REQUEST:
Quote each line of the data below verbatim, leaving every character as it stands.

[Items in a dataset]
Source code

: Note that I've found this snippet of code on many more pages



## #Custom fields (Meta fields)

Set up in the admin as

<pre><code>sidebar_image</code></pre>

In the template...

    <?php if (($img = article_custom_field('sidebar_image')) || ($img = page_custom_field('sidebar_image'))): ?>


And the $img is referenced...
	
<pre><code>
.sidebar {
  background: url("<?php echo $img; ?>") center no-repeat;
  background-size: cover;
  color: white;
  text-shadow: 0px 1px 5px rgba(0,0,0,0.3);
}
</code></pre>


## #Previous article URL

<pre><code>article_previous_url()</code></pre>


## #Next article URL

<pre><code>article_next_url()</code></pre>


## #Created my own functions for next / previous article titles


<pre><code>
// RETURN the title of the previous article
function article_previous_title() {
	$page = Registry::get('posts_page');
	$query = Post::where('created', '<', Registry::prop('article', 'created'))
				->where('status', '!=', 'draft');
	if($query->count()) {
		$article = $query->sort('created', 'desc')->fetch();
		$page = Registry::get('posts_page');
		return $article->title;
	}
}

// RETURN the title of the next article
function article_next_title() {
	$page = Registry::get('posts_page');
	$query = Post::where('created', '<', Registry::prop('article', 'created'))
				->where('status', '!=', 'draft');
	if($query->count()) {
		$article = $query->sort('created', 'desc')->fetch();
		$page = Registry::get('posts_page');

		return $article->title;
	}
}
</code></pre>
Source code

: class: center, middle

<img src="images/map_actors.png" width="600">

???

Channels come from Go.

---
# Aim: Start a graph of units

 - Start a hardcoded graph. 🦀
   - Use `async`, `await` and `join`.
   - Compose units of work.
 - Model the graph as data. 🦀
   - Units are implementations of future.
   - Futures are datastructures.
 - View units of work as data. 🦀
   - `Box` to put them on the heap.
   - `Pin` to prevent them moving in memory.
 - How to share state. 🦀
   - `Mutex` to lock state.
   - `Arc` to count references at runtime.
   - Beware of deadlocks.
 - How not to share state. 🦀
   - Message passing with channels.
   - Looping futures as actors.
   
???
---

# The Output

ANSWER SECTION:
Source code

: Note that I've found this snippet of code on many more pages



## #Custom fields (Meta fields)

Set up in the admin as

<pre><code>sidebar_image</code></pre>

In the template...

    <?php if (($img = article_custom_field('sidebar_image')) || ($img = page_custom_field('sidebar_image'))): ?>


And the $img is referenced...
	
<pre><code>
.sidebar {
  background: url("<?php echo $img; ?>") center no-repeat;
  background-size: cover;
  color: white;
  text-shadow: 0px 1px 5px rgba(0,0,0,0.3);
}
</code></pre>


## #Previous article URL

<pre><code>article_previous_url()</code></pre>


## #Next article URL

<pre><code>article_next_url()</code></pre>


## #Created my own functions for next / previous article titles


<pre><code>
// RETURN the title of the previous article
function article_previous_title() {
	$page = Registry::get('posts_page');
	$query = Post::where('created', '<', Registry::prop('article', 'created'))
				->where('status', '!=', 'draft');
	if($query->count()) {
		$article = $query->sort('created', 'desc')->fetch();
		$page = Registry::get('posts_page');
		return $article->title;
	}
}

// RETURN the title of the next article
function article_next_title() {
	$page = Registry::get('posts_page');
	$query = Post::where('created', '<', Registry::prop('article', 'created'))
				->where('status', '!=', 'draft');
	if($query->count()) {
		$article = $query->sort('created', 'desc')->fetch();
		$page = Registry::get('posts_page');

		return $article->title;
	}
}
</code></pre>
Source code

: class: center, middle

<img src="images/map_actors.png" width="600">

???

Channels come from Go.

---
# Aim: Start a graph of units

 - Start a hardcoded graph. 🦀
   - Use `async`, `await` and `join`.
   - Compose units of work.
 - Model the graph as data. 🦀
   - Units are implementations of future.
   - Futures are datastructures.
 - View units of work as data. 🦀
   - `Box` to put them on the heap.
   - `Pin` to prevent them moving in memory.
 - How to share state. 🦀
   - `Mutex` to lock state.
   - `Arc` to count references at runtime.
   - Beware of deadlocks.
 - How not to share state. 🦀
   - Message passing with channels.
   - Looping futures as actors.
   
???
---

# The Output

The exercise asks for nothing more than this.